Hospital room etiquette

A few etiquette suggestions for those who share a hospital room with another, unrelated patient:

  1. If you want to watch a television show, watch it.  Otherwise turn the damn thing off.  In particular, do not leave it running 24 hours a day.

  2. …especially not tuned to the “All yelling/all haranguing, all the time” channel.
  3. Limit to a couple visitors at a time.  No poorly supervised children! This is a post-surgical ward and we don’t want the source of infection.
  4. Visitors, especially children, should not use the patient’s bathroom; there are bathrooms in the hallway for visitors.
  5. It’s a small room; lower your voices!  One person talking at a time, not five. For hours at a time.
  6. No bucket of fried fish in a room with two post-surgical patients who are not allowed to eat.
  7. Something tells me other points will occur to me in the next few days.

0 thoughts on “Hospital room etiquette

  1. Clay says:

    My Korean mother-in-law was visited by her Presbyterian Korean church group. They warbled the worst Protestant hymns from my Southern Baptist childhood – all in Korean. Count your blessings that at least you’re not in that fresh hell.

  2. WeeDram says:

    Damn, that’s brutal. I’d be calling in the charge nurse and escalating from there if she can’t whip the hillbillies into shape.  Don’t know any one at BroMenn, but if you are at OSF let me know. My sister can straighten things out there.

  3. George says:

    Clay – LOL!  I got a good laugh out of that story, thanks.  I guess it can always be worse.

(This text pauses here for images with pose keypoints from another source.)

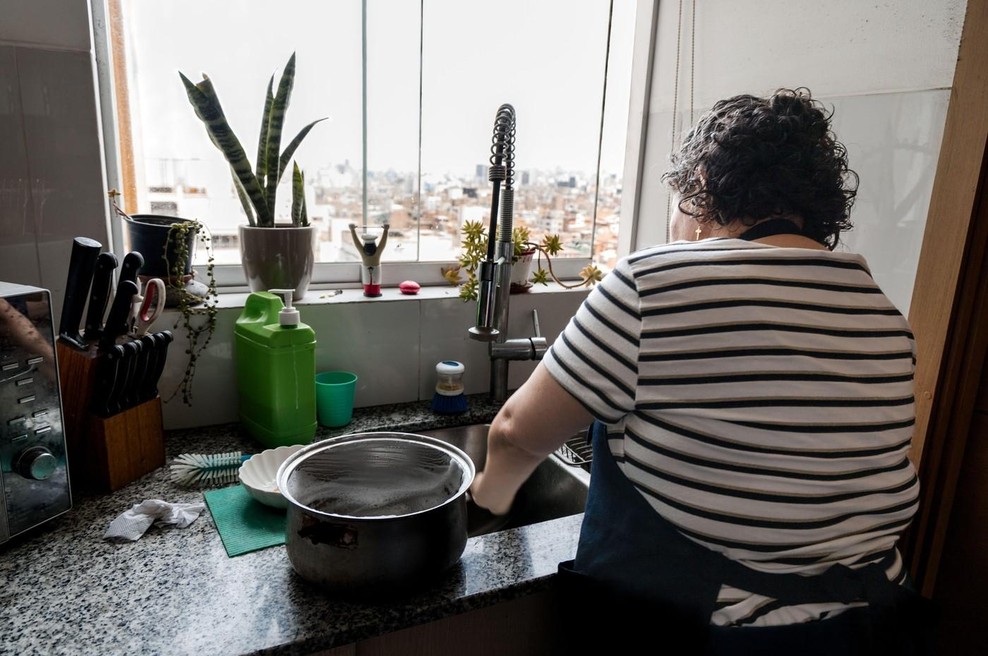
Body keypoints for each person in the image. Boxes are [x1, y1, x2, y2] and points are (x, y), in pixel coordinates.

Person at [469, 88, 936, 654]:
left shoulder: (653, 282)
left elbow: (519, 431)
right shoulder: (882, 311)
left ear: (702, 187)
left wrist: (488, 502)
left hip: (709, 634)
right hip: (874, 627)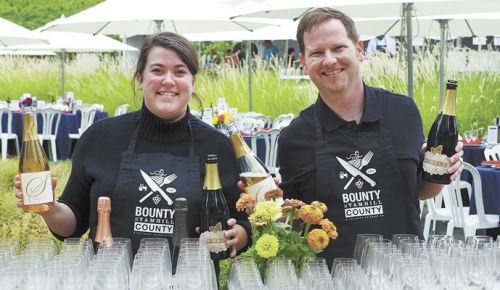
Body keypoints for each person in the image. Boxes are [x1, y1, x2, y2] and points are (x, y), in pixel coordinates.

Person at [14, 32, 250, 259]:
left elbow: (241, 226)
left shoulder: (217, 147)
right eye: (157, 70)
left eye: (180, 72)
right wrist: (50, 209)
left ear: (193, 81)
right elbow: (72, 225)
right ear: (140, 78)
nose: (168, 80)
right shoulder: (99, 138)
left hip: (189, 281)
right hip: (109, 280)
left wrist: (236, 236)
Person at [277, 8, 464, 266]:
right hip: (334, 280)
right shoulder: (294, 138)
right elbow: (295, 222)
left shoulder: (403, 112)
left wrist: (444, 173)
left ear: (359, 49)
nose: (329, 60)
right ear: (303, 61)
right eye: (317, 53)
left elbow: (419, 190)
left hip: (406, 272)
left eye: (338, 48)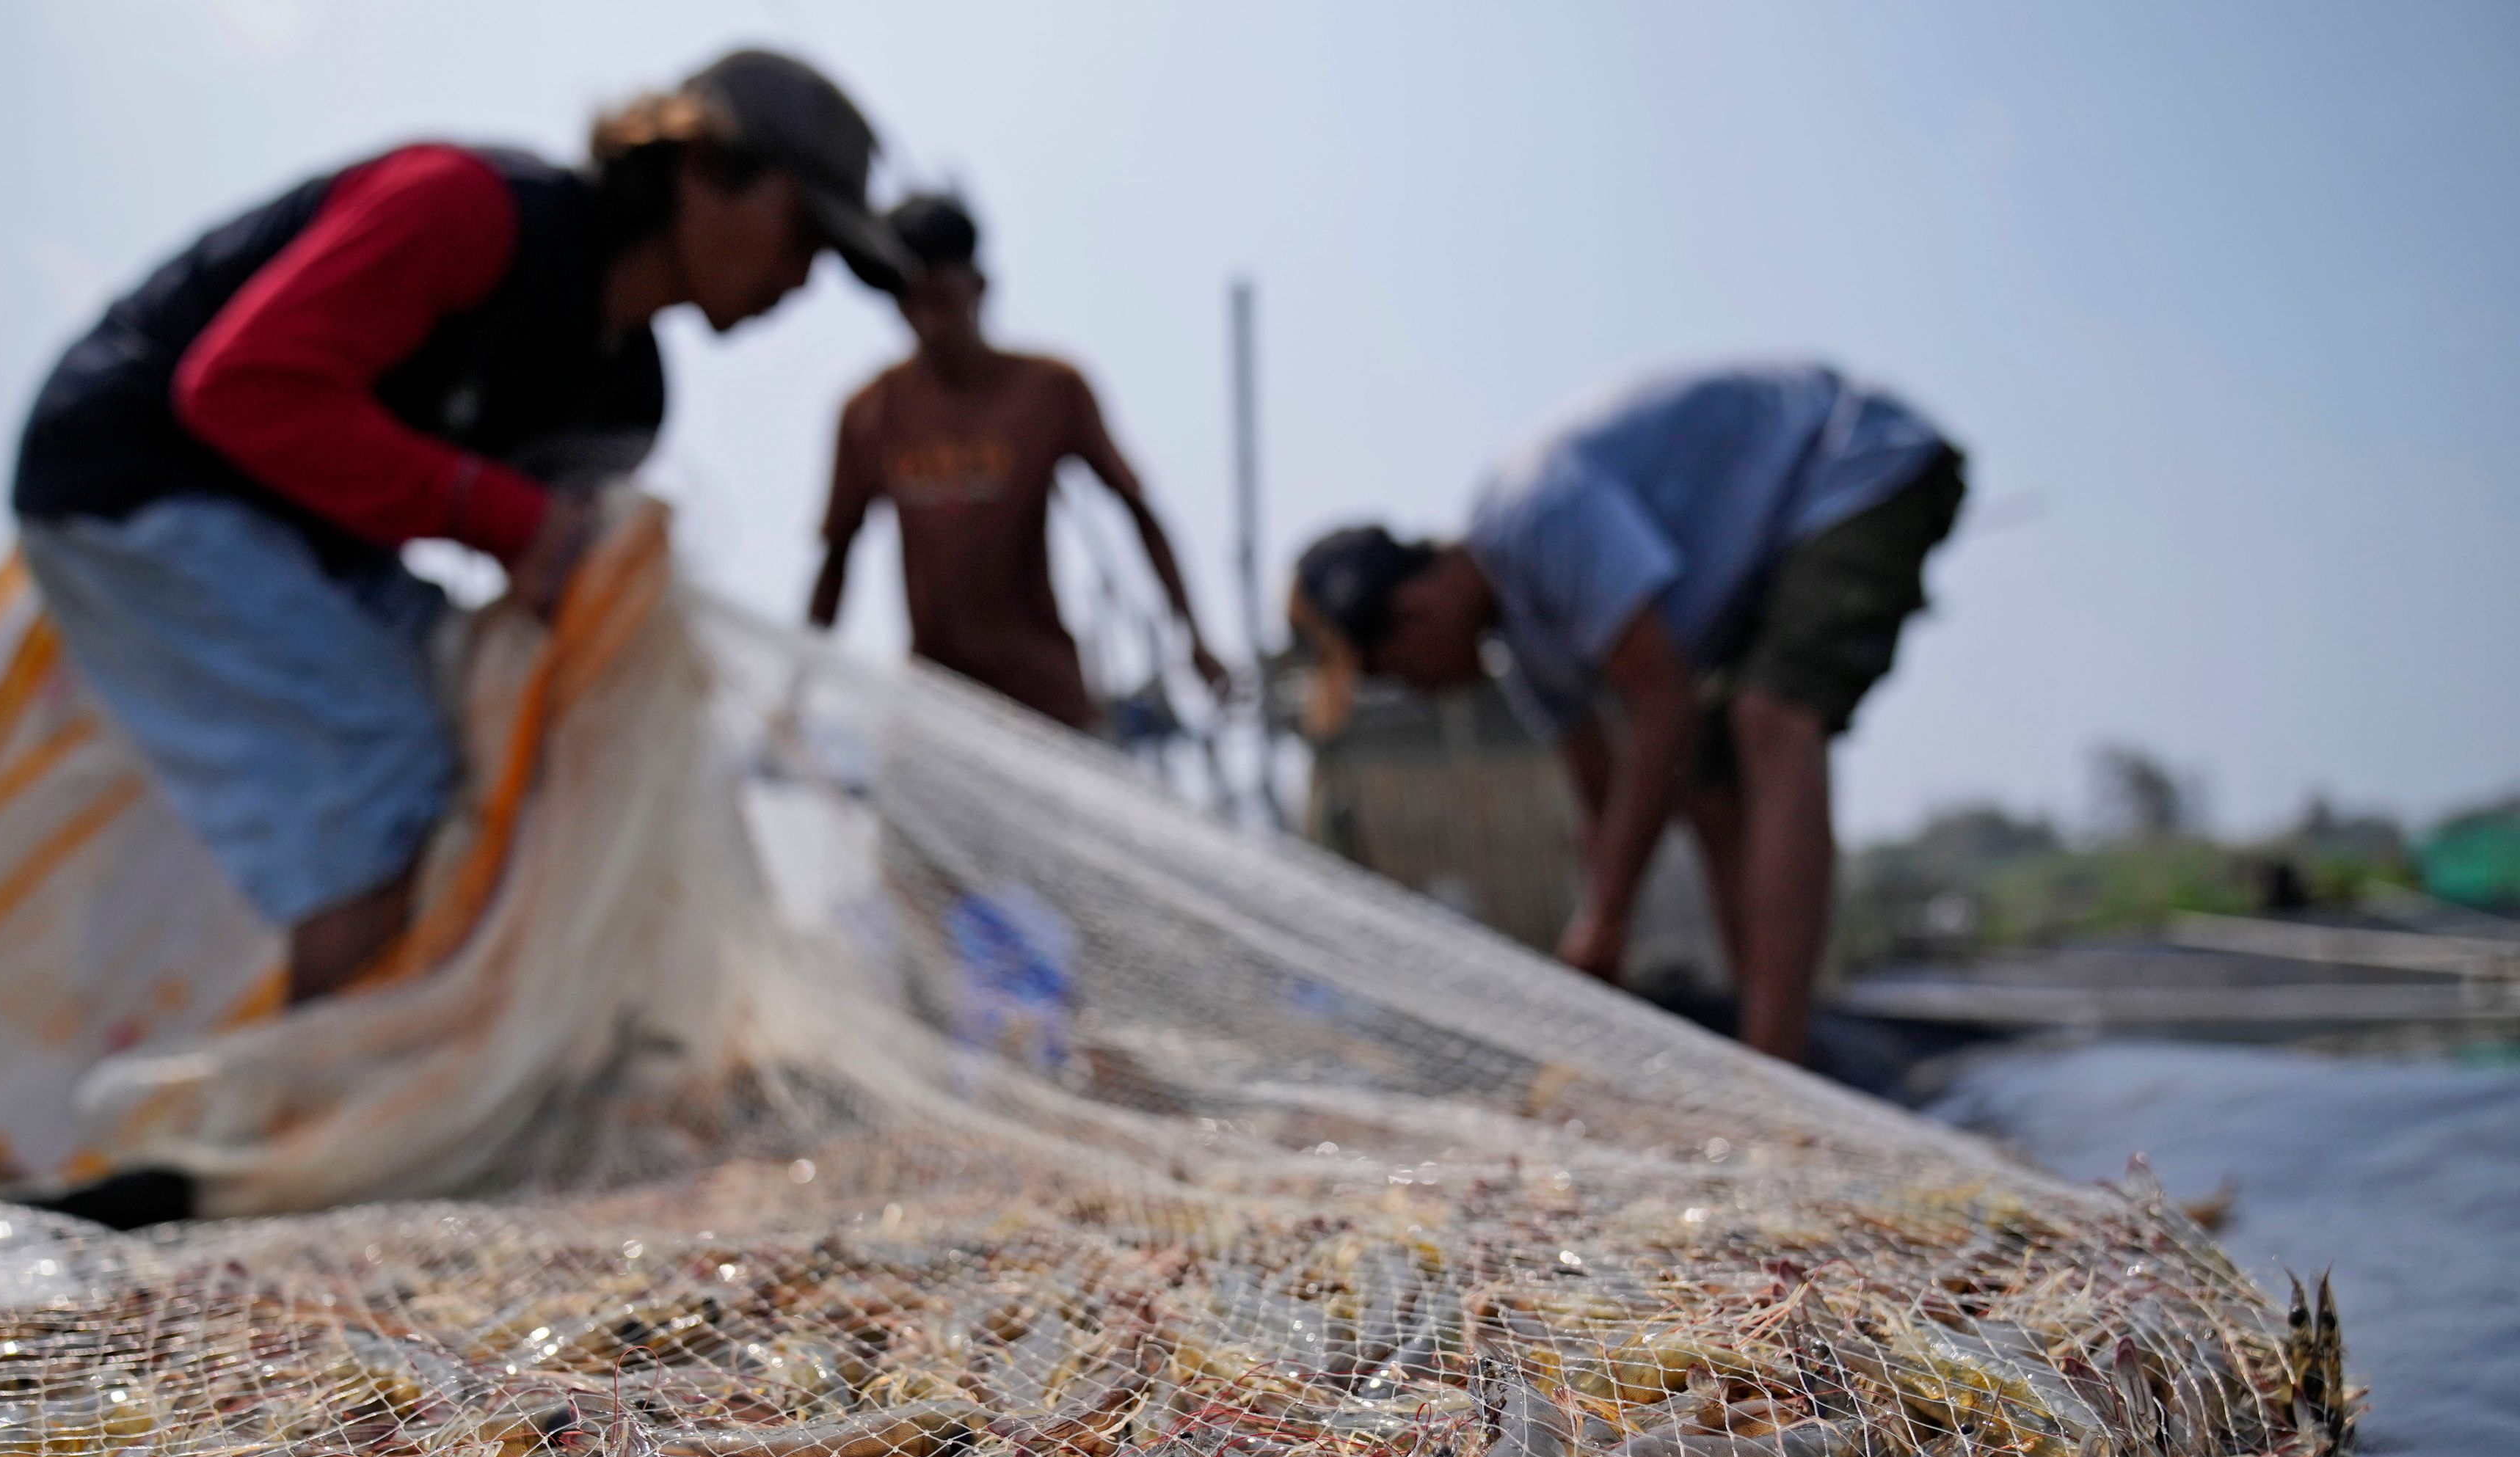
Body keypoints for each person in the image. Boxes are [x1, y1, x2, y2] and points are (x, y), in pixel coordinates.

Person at [11, 50, 913, 1004]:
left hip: (313, 535)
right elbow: (240, 388)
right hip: (137, 480)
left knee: (482, 751)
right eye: (803, 232)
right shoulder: (469, 210)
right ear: (705, 169)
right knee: (387, 778)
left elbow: (525, 572)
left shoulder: (623, 402)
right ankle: (327, 1121)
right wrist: (514, 523)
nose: (801, 277)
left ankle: (410, 1064)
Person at [1289, 363, 1965, 1064]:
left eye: (1396, 672)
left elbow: (1662, 701)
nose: (1422, 691)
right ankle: (1769, 1064)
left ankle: (1783, 1064)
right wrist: (1598, 926)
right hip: (1763, 568)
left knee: (1770, 717)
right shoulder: (1529, 652)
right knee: (1707, 786)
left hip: (1846, 468)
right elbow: (1605, 800)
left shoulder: (1533, 514)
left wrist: (1605, 915)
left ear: (1415, 613)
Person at [808, 194, 1223, 731]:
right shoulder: (870, 413)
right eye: (911, 304)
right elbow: (837, 557)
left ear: (979, 288)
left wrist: (1194, 637)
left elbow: (1137, 511)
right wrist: (802, 677)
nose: (929, 323)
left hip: (1046, 704)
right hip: (936, 709)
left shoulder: (1051, 391)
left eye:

    Things are much better now. I took a gentler approach through the day and it seems to have worked. They must have realized or the older members of the group straightened them out – granpaw is recovering and can’t take all this noise! It’s ten pm and my roommate just asked me if the TV was bothering me. A much appreciated question.

  4. gruntled atheist says:

    Well, keep taking notes but I hope you are not in there long enough to to write a hospital etiquette book.  My Dad said that all the aggravation in a hospital was planned.  Make the patients angry enough and they will get well on their own just to get the hell out.  Then the hospital takes credit and, of course, wants to be paid.

  5. webs05 says:

    The world certainly functions better when we strive to work with others rather than against them. Glad to hear you are getting better… again…

  6. Deb says:

    I had the “intense” experience of sharing a semi-private hospital room in the 70’s with an interesting octogenarian who was fixated on Bob Keshan (the infamous Captain Kangaroo). As I was recovering from a pedestrian-vehicle accident, me being the pedestrian-my cohort in the next bed got her daily fix of the Roo-Man at some ungodly hour every morning. And being 80, she needed the volume cranked up to…11. It’s difficult getting too wrankled on someone who puts her teeth in a glass, and has probably kicked some *ss in her 80-plus years on the planet. But, seriously there wasn’t enough morphine in the world to deal with Mr. Green Jeans, Dancing Bear, and the inevitable moans of delight my neighbor would utter at the mere sight of the “Captain”. Thank God we had a curtain. I thought that might have been a signal of the coming apocalypse. Oh, how very young I was then.

    Glad to hear you are back on the homefront George. Good to know things are improving.